SWARM Parallel with Asynchronous Updates

We significantly improve training reliability, robustness and speed of asynchronous pipeline-parallel training.

and

May 01, 2025

Protocol Learning is multi-participant collaborative training and inference of foundation models over the internet. Core to the realisation of Protocol Learning is the ability to carry out a multi-party training run over the internet, when the model itself is split across an elastic and dynamic pool of compute. Today, we're previewing more research from our lab presented as a talk at the ICLR 2025 Modularity for Collaborative, Decentralized, and Continual Deep Learning (MCDC) workshop. This work explores how to make pipeline parallelism more practical for fully elastic swarms with heterogeneous devices.
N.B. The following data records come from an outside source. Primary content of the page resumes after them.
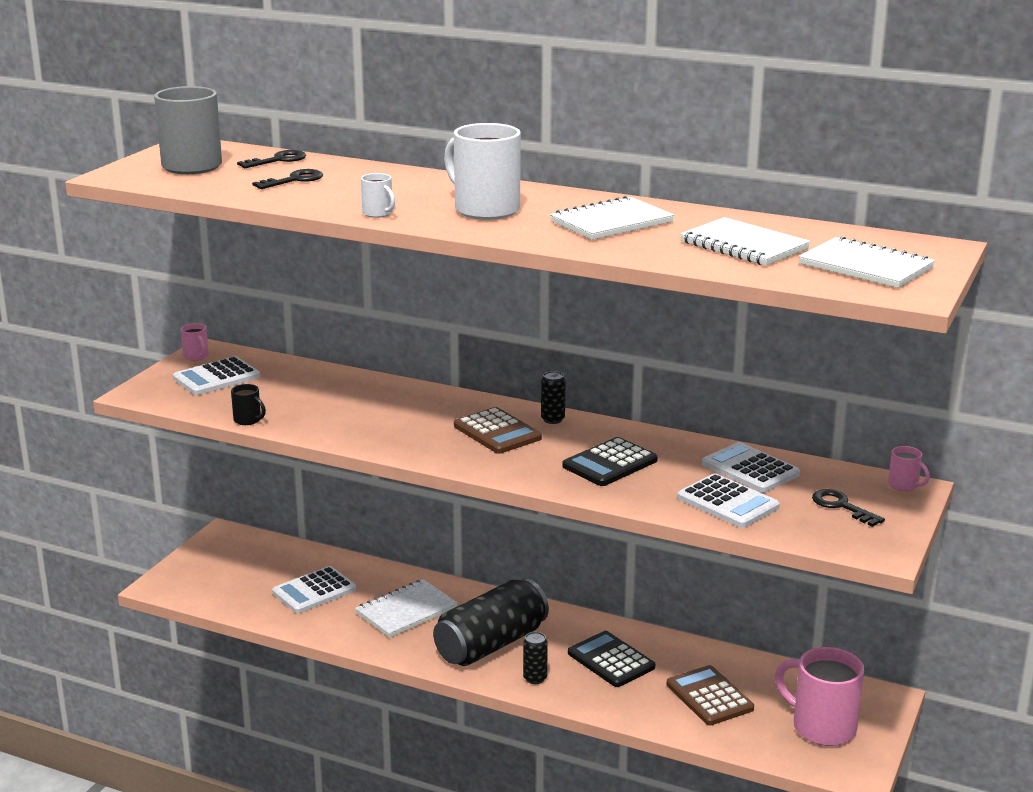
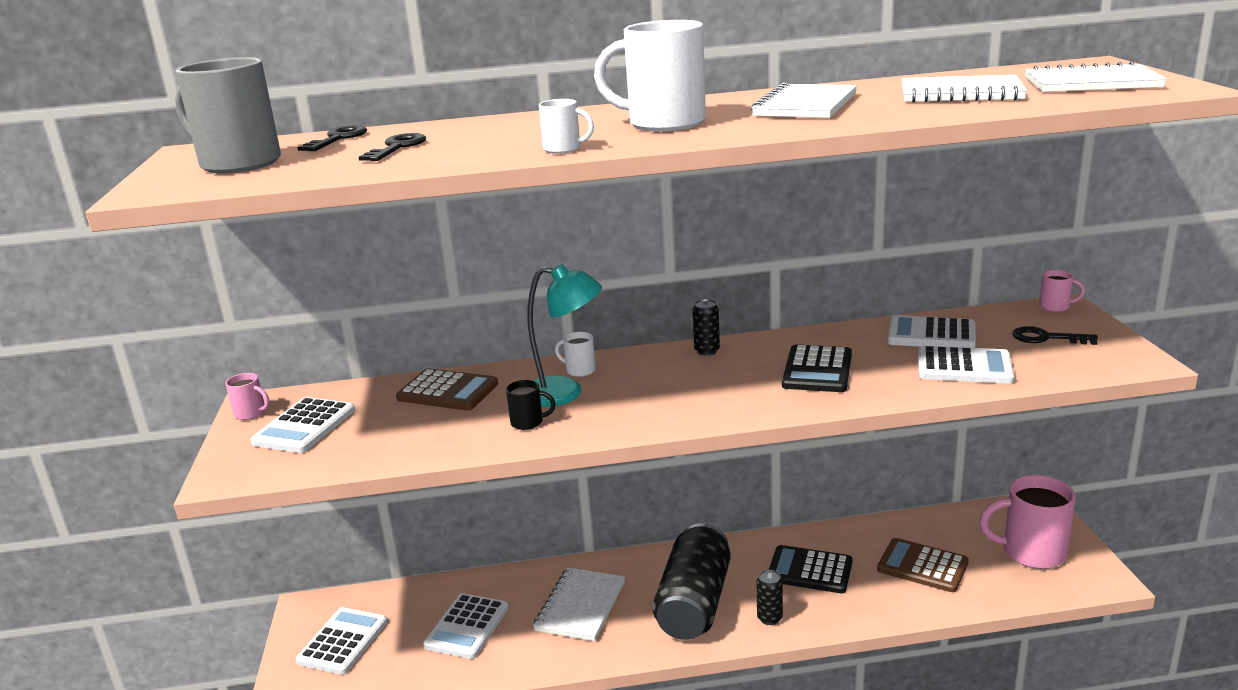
camera: 30 degrees left, 0 degrees up
(225, 566) = (342, 641): none -> white calculator
(248, 420) = (402, 457): black mug -> black mug (528, 422)
(406, 414) = (565, 393): none -> turquoise lamp
(440, 401) = (579, 370): none -> white mug
(497, 432) = (676, 379): brown calculator -> brown calculator (447, 391)

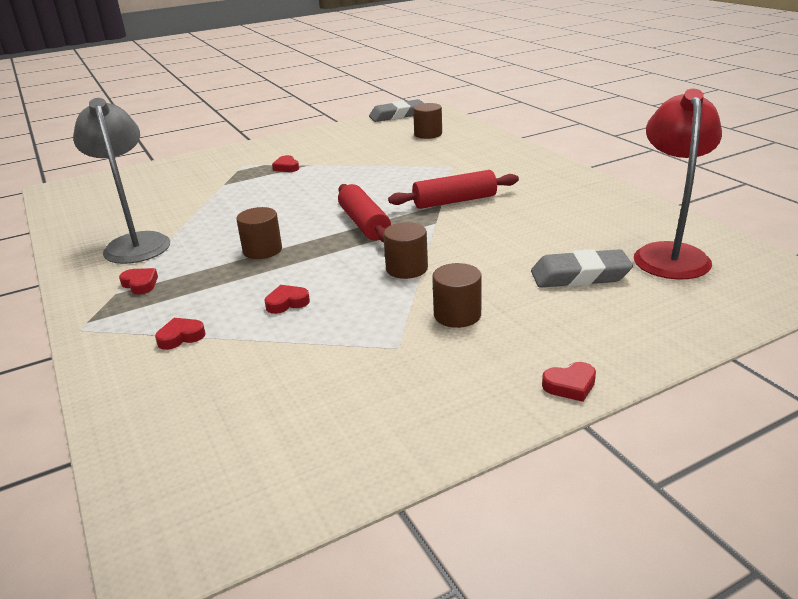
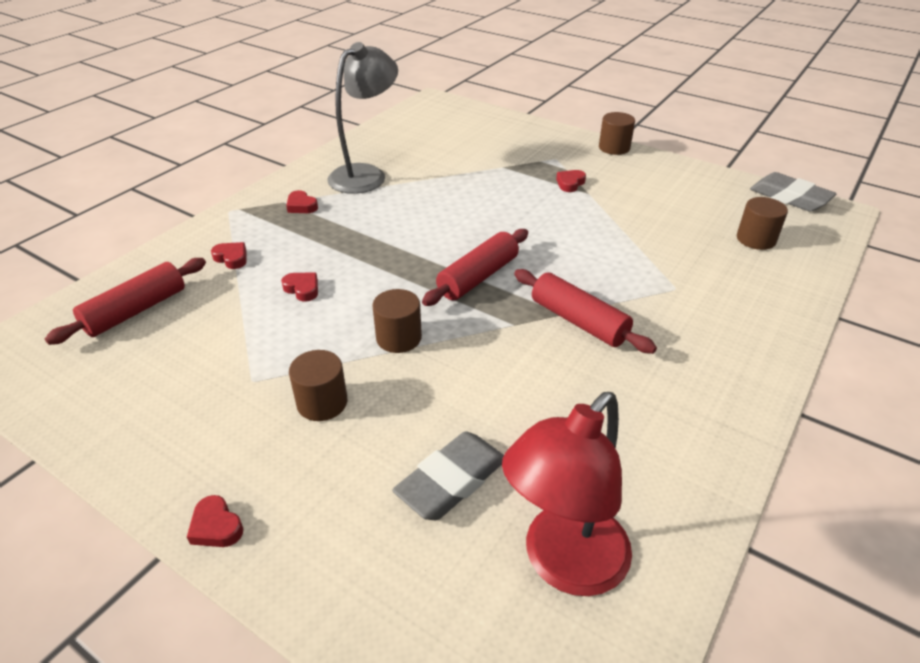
camera: 60 degrees right, 10 degrees up
(140, 284) = (301, 206): red heart -> red heart turned 120 degrees clockwise
(203, 412) = (136, 311): none -> red rolling pin
(262, 250) = (388, 239): brown cylinder -> brown cylinder (614, 148)
(580, 276) = (452, 481): grey eraser -> grey eraser turned 75 degrees clockwise
(669, 254) = (564, 564): red lamp -> red lamp turned 150 degrees clockwise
Exploring Asynchronism in SWARM Parallelism

To do this, we’ve utilized the SWARM parallelism framework, which, aside from our recent work, is one of the only efforts focused on Model Parallel training in a low-bandwidth setting. SWARM dynamically routes the computational graph for a full forward pass over various participants and is hence robust to a noisey and elastic pool of devices. Built on the Hivemind framework, it supports fault-tolerant, pipeline-parallel training with multiple worker nodes per stage. A visualisation from the original paper appears below:

In our research, we identified a bottleneck: the synchronous nature of the periodic weight synchronization step forces all nodes to wait for each other. This becomes especially problematic in elastic swarms where nodes can join or leave dynamically, and when dealing with heterogeneous devices of varying speeds. By allowing nodes to perform local updates asynchronously and only periodically synchronizing their states, we've made the system roughly twice as fast. The main technical challenge is maintaining model convergence despite the "staleness" that naturally occurs in asynchronous settings, where gradients fall out-of-sync with the model.

When warmup time is low (500 steps), SWARM and a naive implementation of Asynchronous SWARM fails to properly converge. Our NAG-adapted Asynchronous SWARM remains stable and converges under this setting

NAG Adaptation in SWARM

We developed a novel approach using Nesterov Accelerated Gradient (NAG) to counteract gradient staleness in asynchronous training. Unlike standard momentum, which applies a velocity term to past gradients, NAG adjusts the update direction before computing the gradient, reducing overshooting and improving stability.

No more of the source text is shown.